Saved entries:
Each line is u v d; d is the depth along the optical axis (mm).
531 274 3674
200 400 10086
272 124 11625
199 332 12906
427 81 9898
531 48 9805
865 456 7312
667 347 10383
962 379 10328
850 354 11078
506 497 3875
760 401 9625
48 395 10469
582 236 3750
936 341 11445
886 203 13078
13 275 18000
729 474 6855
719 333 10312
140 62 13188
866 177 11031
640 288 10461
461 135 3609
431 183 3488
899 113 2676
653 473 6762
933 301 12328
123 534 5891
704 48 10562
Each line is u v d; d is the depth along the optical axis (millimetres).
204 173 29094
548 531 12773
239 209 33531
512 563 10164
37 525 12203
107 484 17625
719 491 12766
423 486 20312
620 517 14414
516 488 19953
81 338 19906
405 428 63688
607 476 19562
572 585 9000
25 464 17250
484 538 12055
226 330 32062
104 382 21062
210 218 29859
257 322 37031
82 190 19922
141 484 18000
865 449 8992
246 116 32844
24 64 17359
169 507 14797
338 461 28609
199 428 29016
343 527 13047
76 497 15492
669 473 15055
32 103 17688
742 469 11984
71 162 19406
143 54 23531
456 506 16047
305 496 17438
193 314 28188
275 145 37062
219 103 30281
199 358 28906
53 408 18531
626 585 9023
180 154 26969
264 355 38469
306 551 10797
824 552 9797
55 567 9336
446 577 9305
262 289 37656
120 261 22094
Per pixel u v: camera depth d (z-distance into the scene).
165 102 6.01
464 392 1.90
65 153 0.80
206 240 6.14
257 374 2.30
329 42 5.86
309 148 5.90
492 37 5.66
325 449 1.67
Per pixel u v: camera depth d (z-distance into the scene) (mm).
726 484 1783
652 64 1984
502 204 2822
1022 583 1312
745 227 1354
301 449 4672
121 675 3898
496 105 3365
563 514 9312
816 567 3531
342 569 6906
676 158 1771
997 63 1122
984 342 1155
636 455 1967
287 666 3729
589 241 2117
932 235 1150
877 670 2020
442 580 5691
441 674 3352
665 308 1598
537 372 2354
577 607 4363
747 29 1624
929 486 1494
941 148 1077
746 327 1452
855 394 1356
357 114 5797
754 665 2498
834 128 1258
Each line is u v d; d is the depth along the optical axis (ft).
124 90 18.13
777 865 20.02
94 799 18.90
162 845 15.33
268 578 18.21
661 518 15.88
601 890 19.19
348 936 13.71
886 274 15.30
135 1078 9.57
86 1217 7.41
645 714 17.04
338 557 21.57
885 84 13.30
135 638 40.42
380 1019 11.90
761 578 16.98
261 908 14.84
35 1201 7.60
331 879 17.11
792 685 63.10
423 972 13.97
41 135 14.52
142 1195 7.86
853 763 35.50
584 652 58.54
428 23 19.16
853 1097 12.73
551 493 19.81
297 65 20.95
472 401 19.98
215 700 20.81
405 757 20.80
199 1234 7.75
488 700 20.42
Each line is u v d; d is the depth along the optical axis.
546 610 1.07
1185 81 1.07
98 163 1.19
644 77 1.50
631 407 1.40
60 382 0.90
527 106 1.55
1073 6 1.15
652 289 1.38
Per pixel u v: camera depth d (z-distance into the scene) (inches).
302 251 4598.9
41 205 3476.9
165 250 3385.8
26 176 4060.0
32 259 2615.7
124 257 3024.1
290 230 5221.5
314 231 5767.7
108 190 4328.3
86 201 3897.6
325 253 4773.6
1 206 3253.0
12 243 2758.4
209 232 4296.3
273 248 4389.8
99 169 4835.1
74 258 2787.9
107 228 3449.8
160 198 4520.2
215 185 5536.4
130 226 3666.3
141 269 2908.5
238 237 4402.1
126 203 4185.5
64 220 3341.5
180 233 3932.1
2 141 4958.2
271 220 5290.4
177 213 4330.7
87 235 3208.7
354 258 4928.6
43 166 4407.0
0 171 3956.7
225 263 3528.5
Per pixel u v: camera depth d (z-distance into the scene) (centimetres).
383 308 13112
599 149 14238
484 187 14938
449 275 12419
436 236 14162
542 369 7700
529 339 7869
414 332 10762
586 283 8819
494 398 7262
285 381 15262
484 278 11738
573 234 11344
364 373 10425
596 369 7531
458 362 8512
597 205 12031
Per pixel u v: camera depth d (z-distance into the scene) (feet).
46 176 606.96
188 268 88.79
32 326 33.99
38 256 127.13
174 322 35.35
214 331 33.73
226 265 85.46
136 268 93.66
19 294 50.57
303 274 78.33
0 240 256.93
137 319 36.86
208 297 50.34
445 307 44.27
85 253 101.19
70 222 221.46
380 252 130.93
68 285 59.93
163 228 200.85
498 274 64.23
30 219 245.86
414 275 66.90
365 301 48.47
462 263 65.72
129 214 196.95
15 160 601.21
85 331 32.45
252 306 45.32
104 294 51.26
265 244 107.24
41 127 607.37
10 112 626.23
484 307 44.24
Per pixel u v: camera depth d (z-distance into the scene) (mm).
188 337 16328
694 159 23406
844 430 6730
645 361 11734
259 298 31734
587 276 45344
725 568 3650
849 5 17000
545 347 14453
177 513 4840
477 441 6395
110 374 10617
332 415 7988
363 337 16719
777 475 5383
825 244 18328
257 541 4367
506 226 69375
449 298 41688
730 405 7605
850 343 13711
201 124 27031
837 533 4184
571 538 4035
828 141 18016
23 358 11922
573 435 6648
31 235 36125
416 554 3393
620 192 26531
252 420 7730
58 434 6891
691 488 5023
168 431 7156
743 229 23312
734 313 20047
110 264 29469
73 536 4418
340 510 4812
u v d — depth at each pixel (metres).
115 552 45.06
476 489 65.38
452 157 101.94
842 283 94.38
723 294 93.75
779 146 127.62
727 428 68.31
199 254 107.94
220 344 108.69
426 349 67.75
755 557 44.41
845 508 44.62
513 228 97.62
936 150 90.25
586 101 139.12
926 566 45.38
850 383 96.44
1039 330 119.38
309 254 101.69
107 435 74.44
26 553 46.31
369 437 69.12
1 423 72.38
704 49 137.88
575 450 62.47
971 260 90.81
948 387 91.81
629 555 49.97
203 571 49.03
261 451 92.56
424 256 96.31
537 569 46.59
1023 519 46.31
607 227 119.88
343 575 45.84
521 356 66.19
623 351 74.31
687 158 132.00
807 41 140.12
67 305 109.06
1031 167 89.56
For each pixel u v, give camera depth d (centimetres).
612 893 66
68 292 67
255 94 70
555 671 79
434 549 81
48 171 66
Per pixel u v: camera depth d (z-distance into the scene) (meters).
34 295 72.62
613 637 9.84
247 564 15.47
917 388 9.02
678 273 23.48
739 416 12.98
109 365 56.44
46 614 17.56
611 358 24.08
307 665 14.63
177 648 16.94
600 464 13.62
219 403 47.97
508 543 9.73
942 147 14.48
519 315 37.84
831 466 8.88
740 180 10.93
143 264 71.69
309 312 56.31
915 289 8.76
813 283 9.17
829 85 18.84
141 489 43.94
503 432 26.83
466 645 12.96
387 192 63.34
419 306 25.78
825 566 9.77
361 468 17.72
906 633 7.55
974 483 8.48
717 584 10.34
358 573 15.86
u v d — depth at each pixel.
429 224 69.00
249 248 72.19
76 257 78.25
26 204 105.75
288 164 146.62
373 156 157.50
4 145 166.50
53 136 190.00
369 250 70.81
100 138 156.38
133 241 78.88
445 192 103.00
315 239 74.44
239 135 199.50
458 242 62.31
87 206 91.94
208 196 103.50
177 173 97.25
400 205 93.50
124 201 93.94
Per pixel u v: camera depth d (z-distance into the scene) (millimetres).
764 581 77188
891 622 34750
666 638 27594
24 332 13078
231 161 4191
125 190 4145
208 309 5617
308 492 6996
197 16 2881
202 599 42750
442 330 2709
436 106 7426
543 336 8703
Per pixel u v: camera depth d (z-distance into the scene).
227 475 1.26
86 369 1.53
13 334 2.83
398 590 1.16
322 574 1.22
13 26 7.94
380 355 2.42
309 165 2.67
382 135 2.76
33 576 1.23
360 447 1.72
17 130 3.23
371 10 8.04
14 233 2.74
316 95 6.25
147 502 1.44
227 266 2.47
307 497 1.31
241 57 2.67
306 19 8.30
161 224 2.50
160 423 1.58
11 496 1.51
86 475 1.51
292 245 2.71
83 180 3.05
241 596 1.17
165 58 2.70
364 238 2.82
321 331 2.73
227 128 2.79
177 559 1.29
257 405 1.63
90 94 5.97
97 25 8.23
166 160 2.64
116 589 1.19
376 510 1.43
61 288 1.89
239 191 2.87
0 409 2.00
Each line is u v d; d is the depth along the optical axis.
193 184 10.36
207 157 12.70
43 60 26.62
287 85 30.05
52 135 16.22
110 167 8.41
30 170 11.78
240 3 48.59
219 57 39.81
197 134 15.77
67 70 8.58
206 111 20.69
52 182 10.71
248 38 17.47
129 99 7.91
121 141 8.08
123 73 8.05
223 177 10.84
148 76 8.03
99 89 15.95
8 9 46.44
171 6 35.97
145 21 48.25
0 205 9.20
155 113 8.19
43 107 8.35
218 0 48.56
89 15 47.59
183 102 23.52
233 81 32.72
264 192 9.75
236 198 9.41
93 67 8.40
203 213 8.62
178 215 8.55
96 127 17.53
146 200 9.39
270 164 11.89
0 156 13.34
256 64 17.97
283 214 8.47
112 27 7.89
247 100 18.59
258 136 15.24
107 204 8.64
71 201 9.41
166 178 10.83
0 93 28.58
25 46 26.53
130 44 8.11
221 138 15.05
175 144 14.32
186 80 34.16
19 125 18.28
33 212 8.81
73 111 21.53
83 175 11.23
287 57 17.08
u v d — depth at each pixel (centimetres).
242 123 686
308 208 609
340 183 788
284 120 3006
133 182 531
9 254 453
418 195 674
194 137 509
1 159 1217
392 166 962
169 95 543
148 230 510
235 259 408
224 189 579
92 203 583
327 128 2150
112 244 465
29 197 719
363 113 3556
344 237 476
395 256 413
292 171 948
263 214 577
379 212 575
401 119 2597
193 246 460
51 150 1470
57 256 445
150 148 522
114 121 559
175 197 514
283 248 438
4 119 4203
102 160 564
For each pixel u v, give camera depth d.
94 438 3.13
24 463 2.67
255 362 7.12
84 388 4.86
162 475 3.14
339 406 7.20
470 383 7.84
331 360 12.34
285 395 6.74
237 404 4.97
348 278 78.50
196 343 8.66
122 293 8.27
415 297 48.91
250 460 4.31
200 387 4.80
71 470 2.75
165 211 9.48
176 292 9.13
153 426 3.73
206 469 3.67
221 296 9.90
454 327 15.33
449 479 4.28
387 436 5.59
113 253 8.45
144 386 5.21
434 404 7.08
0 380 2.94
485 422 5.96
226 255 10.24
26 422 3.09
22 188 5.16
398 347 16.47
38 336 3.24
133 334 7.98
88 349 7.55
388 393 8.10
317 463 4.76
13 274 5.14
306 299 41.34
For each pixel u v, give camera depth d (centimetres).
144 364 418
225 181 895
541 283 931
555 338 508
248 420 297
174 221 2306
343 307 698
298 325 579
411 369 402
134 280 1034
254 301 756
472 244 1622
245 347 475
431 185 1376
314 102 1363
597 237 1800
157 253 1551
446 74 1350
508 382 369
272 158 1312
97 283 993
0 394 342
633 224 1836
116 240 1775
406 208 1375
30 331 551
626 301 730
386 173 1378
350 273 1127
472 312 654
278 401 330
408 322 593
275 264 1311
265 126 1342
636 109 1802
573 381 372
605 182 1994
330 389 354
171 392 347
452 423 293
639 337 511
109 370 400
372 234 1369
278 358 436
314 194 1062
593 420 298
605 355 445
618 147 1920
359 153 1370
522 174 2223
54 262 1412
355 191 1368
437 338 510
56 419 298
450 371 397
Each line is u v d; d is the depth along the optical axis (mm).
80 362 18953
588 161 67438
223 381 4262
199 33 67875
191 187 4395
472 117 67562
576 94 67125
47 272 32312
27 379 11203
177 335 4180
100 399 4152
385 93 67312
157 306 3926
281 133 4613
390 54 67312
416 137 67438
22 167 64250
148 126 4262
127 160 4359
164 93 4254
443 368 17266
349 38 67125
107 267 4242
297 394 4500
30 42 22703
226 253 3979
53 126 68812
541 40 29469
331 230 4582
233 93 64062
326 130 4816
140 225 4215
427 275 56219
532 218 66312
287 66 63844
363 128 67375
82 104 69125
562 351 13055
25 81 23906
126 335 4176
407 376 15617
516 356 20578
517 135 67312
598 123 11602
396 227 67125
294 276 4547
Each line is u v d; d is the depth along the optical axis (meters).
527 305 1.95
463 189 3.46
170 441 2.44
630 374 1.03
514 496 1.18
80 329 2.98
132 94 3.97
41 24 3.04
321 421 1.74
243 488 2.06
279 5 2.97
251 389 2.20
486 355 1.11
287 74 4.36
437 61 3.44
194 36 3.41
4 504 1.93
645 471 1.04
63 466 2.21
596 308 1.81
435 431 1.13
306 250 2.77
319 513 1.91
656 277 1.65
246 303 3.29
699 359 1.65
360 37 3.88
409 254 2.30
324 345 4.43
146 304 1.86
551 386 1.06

GOAL OF THE EXERCISE: Look over the entries above. Copy every line that contains the word "centimetres".

ANSWER SECTION:
Per pixel u v: camera depth d (z-distance into the scene) (centimetres).
For each pixel u v, give camera depth d (centimetres).
u v d — depth at each pixel (centimetres).
For each pixel u v, give camera depth d (centimetres).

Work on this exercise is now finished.